Posted on April 25, 2018

Mike Perry’s photographs examine the interactions of landscape, nature and industrial society, questioning the romantic mythology of national parks as areas of wilderness and natural beauty. Among the many artists documenting ecological collapse, Perry’s work is distinct in the hyperlocal and apparently mundane nature of his subjects. Rather than epic, aerial vistas of glaciers or oil fields, Perry directs our attention to the overlooked hedgerow or the shell-encrusted flip-flop. The drama of these micro-studies are nonetheless global, holding a tension between their extraordinary aesthetic beauty and the damage inflicted upon nature by human activity. At a time when ecological collapse and a global pandemic are drawing unprecedented attention to the importance and fragility of nature, his work could hardly be more resonant.

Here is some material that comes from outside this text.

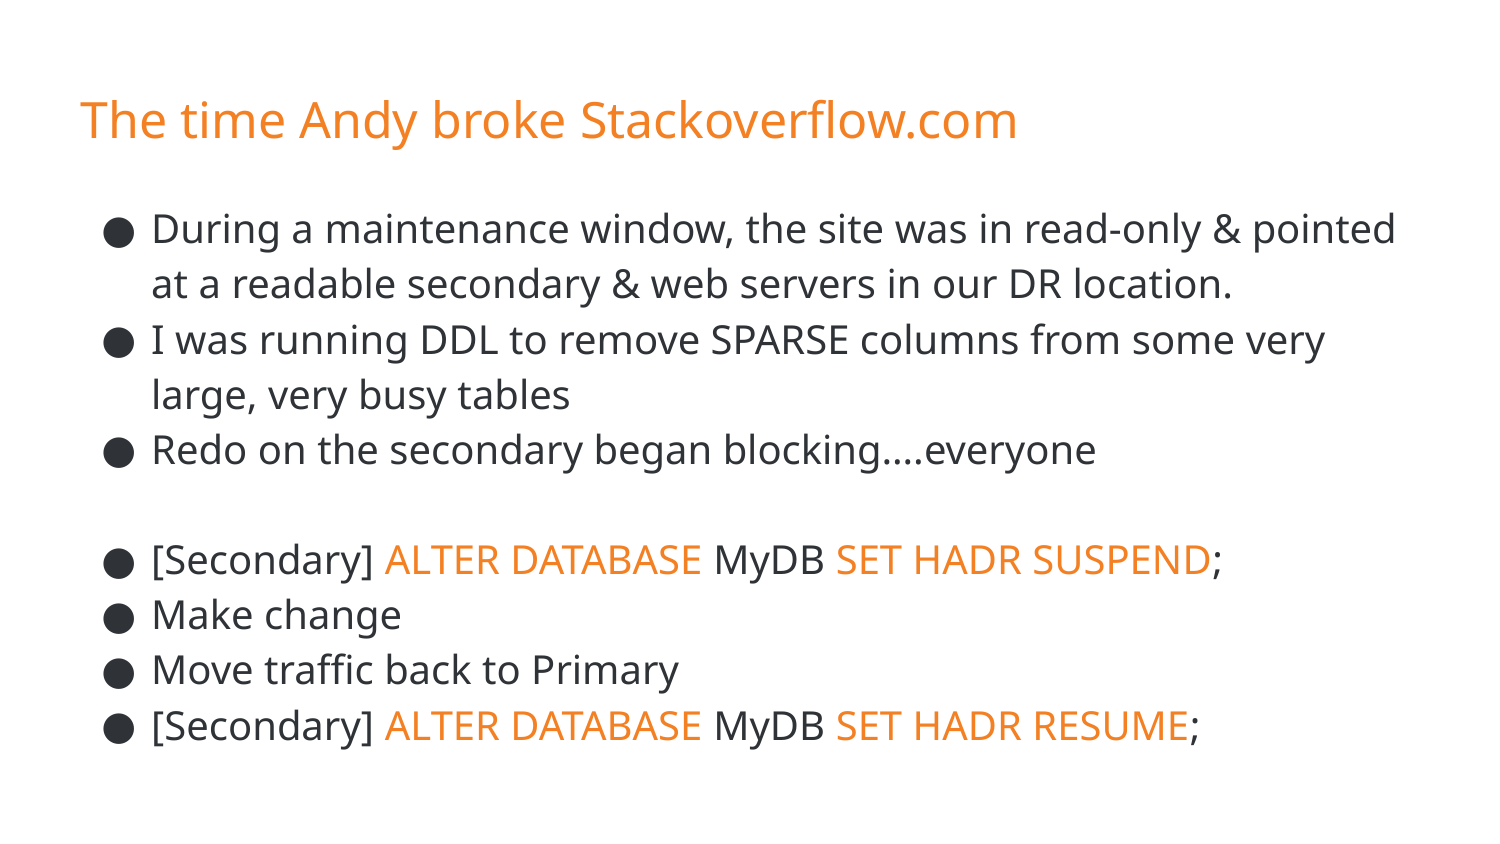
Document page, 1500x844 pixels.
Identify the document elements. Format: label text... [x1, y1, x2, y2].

title The time Andy broke Stackoverflow.com [80, 88, 1404, 154]
list During a maintenance window, the site was in read-only & pointed at a readable secondary & web servers in our DR location. I was running DDL to remove SPARSE columns from some very large, very busy tables Redo on the secondary began blocking….everyone [Secondary] ALTER DATABASE MyDB SET HADR SUSPEND; Make change Move traffic back to Primary [Secondary] ALTER DATABASE MyDB SET HADR RESUME; [79, 196, 1404, 787]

He was invited to the first Tipping Point symposium on climate change between leading scientists and artists at Oxford University and in 2015 presented to the Treasury on climate change action with economist Nicholas Stern and artists Antony Gormley and Cornelia Parker. In 2022, Perry created Y Cae (The Field), a 15 acre experimental art/ecology space for nature restoration and engagement with artists, writers and ecologists.

Perry’s work has exhibited at National Museum Wales’s New Ground : Landscape Art in Wales since 1970, (2012), Art and The Material Landscape (2016), and Land/Sea 2021. The Royal Academy of Arts exhibitions The Black and White Room (2014), Art Made Now (2018) and Climate (2022), at the internationally curated Vita Vitale exhibition at the 56th Venice Biennale (2015) and at the exhibition Found, curated by artist Cornelia Parker at The Foundling Museum (2016). In 2017, he was included in the British Arts Council Collection exhibition British Landscape and The Imagination at Towner Art Gallery.